◆ **Problem requirements**
Give the number of lines in this listing that contain the word "Dedicated", and nothing else.

◆ **Given records**
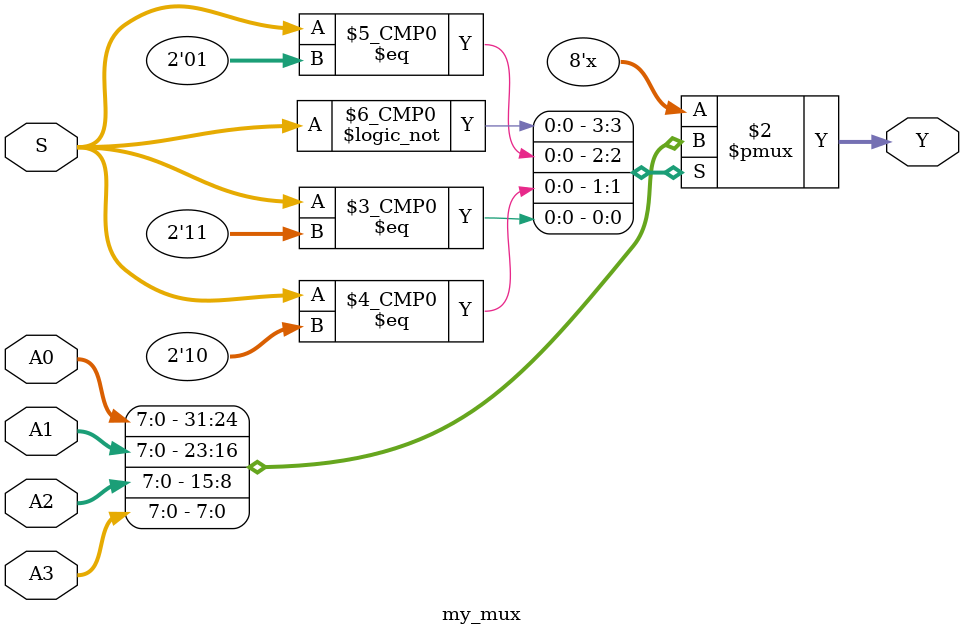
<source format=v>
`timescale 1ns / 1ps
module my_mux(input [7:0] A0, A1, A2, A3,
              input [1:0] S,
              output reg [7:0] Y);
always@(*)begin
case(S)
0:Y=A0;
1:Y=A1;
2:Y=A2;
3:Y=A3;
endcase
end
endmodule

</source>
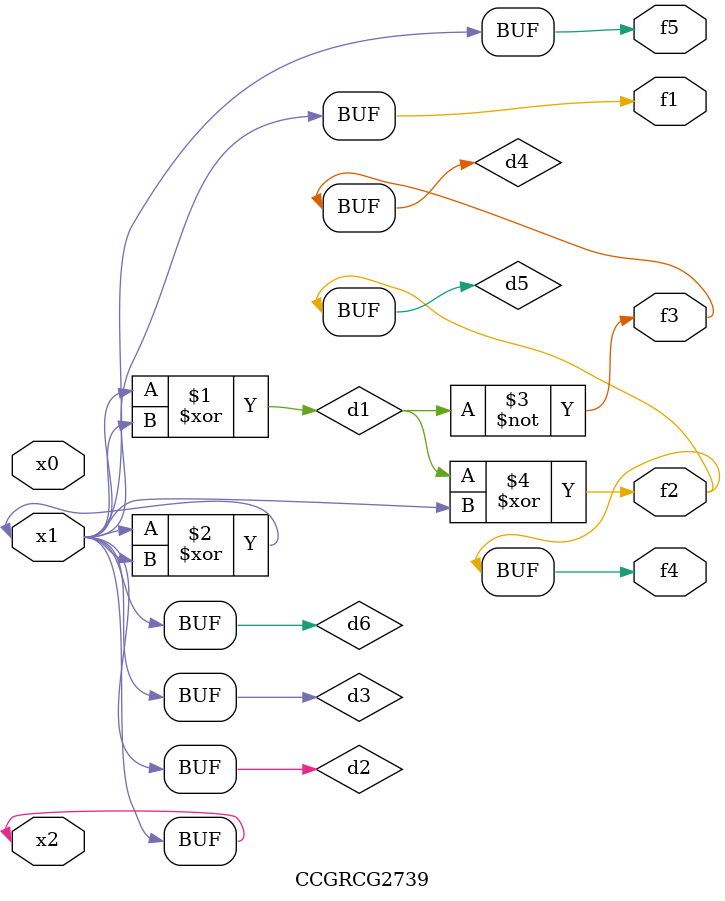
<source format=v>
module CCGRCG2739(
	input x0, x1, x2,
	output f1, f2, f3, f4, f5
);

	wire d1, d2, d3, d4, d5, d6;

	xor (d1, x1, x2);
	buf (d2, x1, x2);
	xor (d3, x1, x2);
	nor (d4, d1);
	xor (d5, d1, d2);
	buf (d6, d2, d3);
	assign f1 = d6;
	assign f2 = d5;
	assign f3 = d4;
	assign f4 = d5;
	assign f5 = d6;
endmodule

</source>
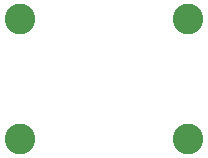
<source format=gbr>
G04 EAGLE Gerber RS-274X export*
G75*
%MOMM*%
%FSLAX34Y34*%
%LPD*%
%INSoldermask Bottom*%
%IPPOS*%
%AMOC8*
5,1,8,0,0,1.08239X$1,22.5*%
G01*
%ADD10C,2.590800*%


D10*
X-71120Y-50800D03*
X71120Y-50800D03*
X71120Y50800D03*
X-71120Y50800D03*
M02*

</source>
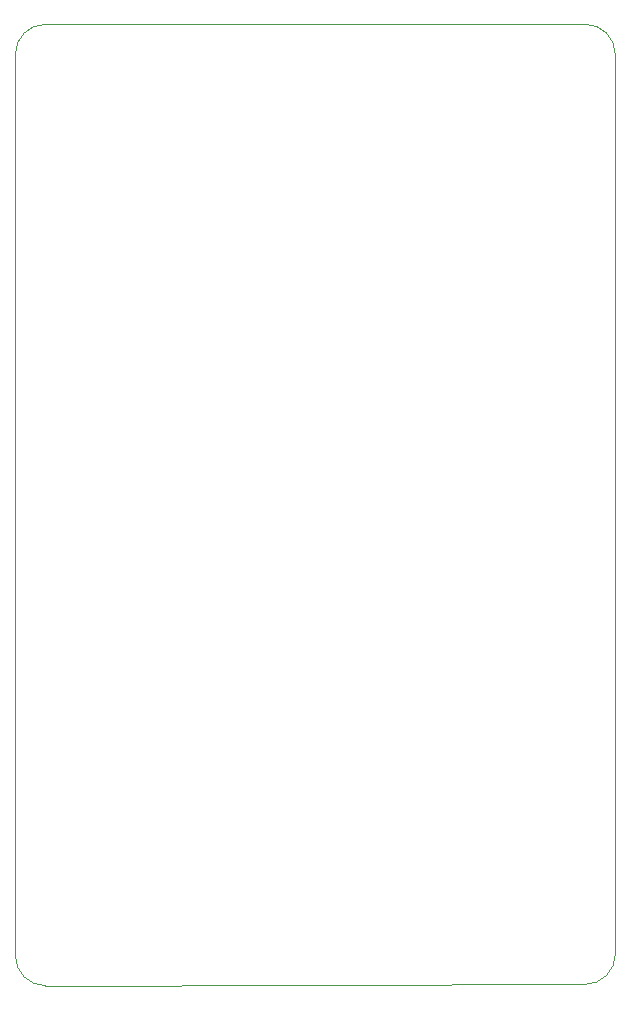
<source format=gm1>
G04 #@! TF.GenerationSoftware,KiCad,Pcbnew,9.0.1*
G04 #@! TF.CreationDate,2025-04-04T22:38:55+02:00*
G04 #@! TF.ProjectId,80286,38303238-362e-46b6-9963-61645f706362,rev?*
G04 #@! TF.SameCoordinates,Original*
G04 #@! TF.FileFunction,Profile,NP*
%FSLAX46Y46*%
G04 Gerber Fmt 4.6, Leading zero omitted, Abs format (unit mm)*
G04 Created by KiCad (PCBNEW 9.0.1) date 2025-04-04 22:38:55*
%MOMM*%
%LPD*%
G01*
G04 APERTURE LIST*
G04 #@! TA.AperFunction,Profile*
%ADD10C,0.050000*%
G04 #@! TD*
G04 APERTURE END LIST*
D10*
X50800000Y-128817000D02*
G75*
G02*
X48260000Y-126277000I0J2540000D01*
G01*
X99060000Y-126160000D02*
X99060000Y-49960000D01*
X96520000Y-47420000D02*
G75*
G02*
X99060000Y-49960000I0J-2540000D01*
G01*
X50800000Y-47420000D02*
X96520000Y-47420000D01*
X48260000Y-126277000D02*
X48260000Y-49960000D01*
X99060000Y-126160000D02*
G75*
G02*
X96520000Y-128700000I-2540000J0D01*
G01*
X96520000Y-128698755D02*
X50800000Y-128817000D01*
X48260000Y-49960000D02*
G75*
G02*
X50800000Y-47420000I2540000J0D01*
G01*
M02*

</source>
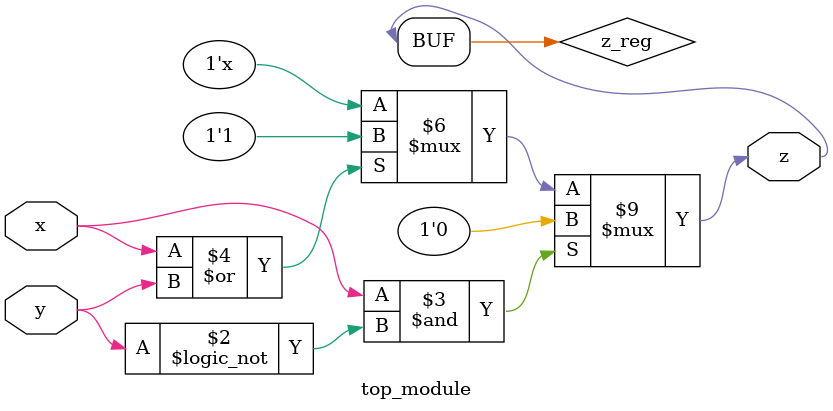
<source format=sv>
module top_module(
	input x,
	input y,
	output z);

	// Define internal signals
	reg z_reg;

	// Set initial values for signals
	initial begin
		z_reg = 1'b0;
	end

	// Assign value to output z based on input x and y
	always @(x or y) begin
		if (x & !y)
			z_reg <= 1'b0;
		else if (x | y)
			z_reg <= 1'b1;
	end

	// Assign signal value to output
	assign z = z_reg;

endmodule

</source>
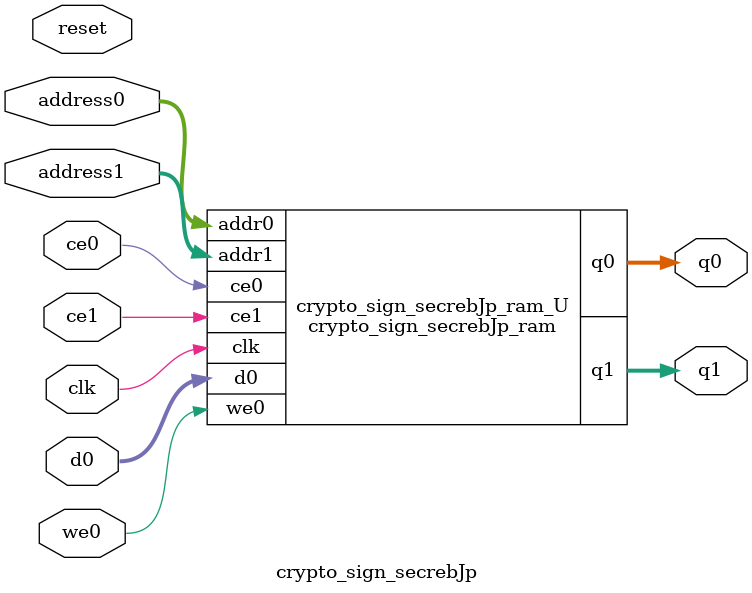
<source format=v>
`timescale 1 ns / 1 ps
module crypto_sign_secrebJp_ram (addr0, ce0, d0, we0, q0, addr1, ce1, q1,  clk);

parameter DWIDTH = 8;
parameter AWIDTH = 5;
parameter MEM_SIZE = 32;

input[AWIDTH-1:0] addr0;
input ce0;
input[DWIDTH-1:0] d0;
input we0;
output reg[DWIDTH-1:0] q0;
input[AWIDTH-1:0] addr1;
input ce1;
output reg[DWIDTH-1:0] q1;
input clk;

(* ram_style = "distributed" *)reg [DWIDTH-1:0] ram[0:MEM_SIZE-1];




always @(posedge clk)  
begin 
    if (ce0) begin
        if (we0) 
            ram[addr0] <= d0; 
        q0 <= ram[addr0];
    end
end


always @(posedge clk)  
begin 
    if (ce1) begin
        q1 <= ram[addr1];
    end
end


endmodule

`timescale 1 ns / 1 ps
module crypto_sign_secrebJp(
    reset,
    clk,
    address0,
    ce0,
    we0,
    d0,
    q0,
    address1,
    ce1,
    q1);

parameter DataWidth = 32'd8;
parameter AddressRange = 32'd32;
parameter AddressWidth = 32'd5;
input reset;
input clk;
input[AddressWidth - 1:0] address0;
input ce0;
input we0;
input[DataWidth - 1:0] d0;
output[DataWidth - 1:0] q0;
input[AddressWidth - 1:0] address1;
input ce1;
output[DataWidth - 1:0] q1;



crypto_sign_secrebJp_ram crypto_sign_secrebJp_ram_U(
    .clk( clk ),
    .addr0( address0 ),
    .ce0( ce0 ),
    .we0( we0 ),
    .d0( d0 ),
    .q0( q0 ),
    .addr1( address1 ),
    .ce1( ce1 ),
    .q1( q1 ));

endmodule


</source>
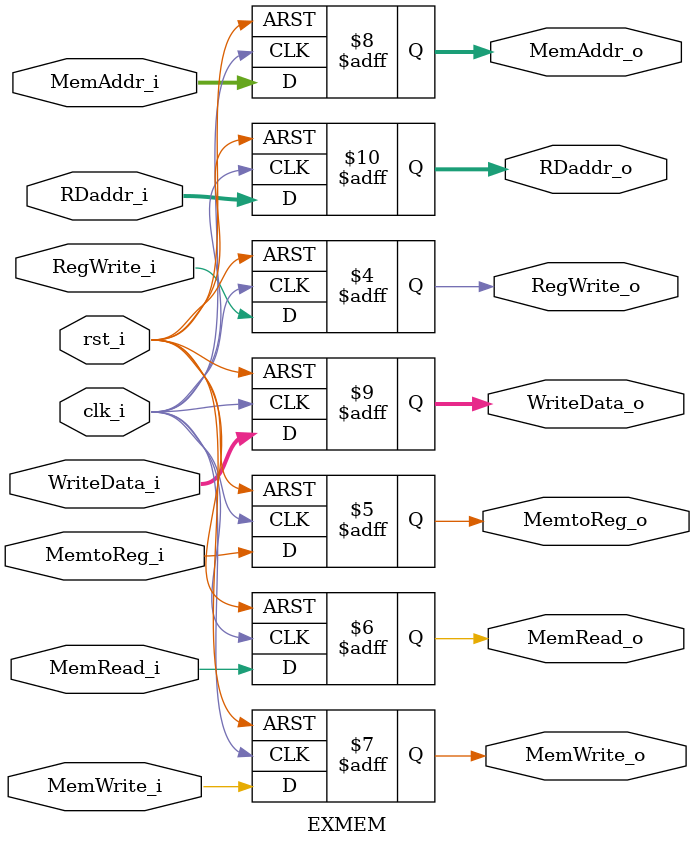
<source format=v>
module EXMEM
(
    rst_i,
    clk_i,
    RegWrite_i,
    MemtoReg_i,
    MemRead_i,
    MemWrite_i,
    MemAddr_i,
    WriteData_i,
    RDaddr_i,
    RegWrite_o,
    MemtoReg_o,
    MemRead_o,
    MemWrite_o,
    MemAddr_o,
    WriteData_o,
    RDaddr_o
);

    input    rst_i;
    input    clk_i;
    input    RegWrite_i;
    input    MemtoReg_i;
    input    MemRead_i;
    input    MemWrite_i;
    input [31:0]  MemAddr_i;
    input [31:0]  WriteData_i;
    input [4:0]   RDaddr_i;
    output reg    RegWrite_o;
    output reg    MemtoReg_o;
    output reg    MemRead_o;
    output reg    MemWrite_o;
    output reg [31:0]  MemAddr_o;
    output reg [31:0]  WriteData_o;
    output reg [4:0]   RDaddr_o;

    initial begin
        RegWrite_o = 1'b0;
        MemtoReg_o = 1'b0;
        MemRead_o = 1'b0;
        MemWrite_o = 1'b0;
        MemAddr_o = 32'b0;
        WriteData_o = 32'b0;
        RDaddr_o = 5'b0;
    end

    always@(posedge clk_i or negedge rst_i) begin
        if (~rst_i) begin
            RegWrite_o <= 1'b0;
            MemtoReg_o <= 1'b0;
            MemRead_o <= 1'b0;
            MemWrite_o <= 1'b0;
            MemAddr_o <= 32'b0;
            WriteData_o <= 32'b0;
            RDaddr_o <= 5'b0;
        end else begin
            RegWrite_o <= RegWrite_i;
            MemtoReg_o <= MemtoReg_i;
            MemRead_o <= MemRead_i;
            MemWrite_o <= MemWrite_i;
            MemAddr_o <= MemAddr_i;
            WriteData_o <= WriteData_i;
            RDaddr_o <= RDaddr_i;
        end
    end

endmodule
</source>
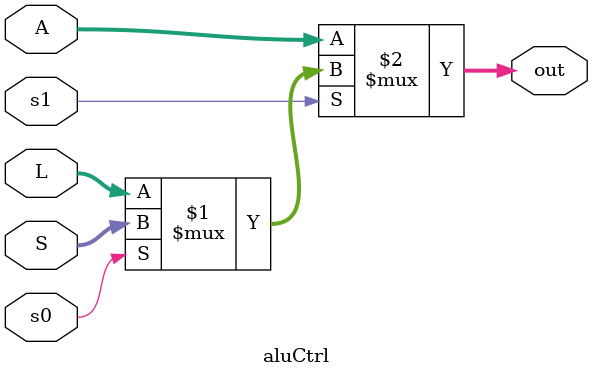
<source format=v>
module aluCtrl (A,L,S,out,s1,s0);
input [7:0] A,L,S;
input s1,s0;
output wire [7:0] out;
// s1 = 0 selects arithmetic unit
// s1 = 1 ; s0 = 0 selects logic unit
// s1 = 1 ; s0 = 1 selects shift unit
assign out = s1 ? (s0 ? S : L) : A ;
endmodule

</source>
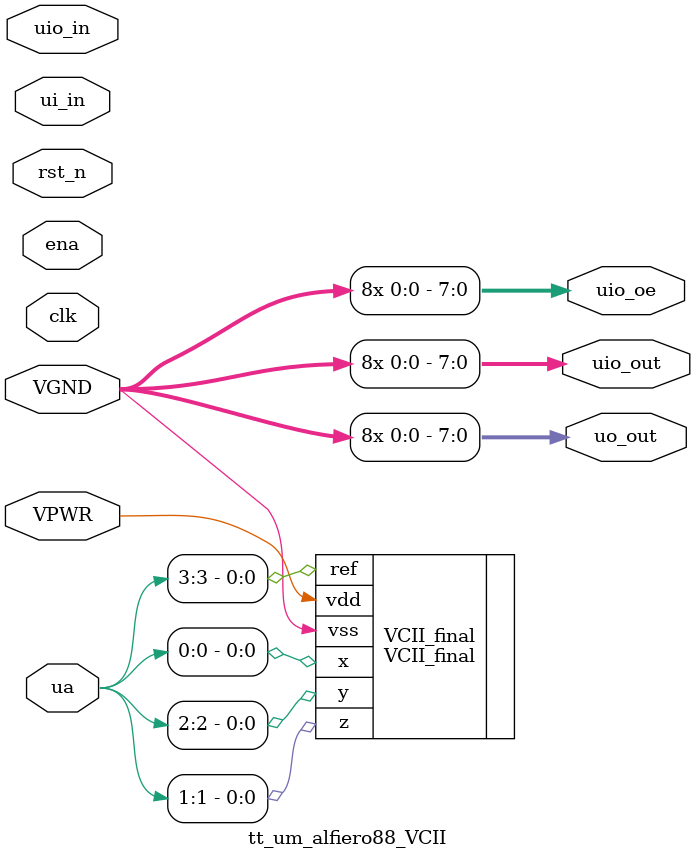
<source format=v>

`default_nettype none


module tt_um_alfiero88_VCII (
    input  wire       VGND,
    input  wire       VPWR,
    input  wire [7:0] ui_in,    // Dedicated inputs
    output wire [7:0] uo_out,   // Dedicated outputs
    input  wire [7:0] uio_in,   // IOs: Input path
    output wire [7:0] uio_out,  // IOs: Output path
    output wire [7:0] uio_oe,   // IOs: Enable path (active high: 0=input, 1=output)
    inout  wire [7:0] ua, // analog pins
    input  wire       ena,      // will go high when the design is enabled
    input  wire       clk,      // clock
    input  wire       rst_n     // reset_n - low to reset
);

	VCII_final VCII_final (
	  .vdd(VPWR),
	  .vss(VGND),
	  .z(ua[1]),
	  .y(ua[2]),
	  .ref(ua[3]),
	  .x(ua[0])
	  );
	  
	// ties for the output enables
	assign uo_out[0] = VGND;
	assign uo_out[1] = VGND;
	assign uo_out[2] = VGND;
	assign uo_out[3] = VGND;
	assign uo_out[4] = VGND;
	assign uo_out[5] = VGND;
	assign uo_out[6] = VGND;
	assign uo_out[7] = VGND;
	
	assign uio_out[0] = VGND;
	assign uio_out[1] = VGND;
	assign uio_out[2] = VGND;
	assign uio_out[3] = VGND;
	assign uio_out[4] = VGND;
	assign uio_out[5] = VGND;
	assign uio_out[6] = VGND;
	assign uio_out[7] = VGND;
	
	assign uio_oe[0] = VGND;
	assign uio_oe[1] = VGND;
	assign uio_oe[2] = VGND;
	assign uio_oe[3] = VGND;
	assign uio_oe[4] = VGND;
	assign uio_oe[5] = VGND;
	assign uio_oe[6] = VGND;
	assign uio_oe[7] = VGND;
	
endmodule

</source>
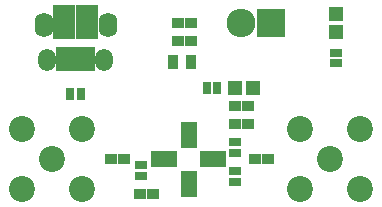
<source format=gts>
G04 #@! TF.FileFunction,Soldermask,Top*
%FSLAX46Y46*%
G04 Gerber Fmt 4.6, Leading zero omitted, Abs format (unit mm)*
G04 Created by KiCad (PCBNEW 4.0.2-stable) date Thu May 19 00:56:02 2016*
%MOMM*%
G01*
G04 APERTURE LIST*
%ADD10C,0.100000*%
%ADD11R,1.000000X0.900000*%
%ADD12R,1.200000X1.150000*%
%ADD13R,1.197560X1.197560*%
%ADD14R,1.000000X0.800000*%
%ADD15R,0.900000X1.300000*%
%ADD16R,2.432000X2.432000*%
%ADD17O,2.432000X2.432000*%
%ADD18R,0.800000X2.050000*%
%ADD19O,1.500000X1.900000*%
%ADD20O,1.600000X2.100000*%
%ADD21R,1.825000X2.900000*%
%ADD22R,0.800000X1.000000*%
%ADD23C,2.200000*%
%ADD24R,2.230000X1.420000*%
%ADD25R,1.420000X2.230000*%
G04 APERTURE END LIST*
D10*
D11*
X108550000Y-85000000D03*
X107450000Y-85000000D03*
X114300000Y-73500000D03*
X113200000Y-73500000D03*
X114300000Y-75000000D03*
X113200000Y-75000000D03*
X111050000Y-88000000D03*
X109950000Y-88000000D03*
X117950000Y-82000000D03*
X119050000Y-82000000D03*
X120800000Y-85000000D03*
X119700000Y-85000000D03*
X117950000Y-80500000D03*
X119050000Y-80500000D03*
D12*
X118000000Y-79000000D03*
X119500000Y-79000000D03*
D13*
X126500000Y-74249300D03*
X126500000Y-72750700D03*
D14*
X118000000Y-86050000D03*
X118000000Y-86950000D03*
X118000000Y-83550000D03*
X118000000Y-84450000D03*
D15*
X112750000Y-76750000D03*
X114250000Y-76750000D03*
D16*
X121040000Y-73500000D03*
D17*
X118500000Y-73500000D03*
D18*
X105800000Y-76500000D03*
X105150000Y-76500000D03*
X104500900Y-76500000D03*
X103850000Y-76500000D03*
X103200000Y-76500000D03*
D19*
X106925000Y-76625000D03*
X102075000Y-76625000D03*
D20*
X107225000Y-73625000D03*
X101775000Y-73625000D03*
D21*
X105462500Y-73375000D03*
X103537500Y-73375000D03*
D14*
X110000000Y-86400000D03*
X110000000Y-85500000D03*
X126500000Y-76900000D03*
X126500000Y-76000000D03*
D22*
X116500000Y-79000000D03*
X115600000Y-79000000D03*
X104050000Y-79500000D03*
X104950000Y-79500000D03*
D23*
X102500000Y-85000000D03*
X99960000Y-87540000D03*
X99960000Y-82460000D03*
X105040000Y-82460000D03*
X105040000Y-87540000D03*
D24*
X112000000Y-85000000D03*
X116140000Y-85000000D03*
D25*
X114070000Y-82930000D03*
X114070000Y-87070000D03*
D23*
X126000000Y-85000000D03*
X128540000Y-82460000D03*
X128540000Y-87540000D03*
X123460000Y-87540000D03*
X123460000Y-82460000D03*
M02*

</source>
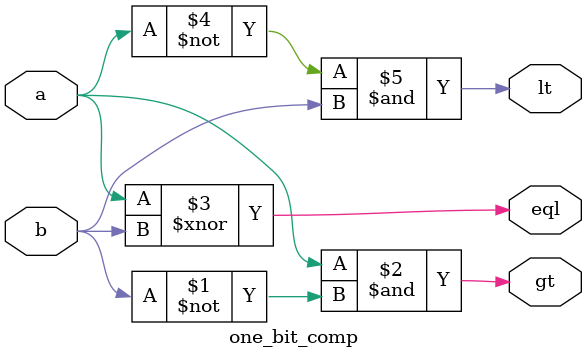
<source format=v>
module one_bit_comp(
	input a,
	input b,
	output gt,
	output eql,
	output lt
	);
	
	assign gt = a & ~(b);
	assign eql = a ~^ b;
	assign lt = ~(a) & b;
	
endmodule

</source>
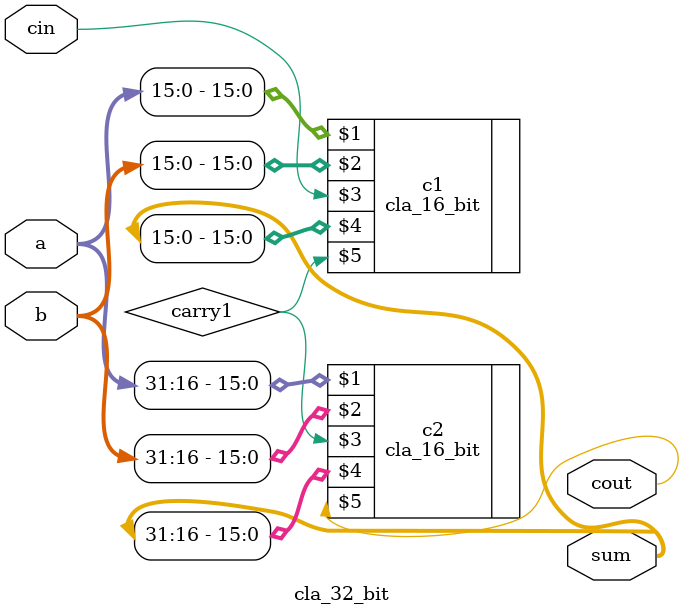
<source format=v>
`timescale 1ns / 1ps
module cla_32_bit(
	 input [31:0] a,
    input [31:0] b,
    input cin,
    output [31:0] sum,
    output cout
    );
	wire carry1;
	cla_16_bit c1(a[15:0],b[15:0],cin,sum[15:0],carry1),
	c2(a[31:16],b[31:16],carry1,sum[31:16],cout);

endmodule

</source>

◆ **Answer for this exercise**
2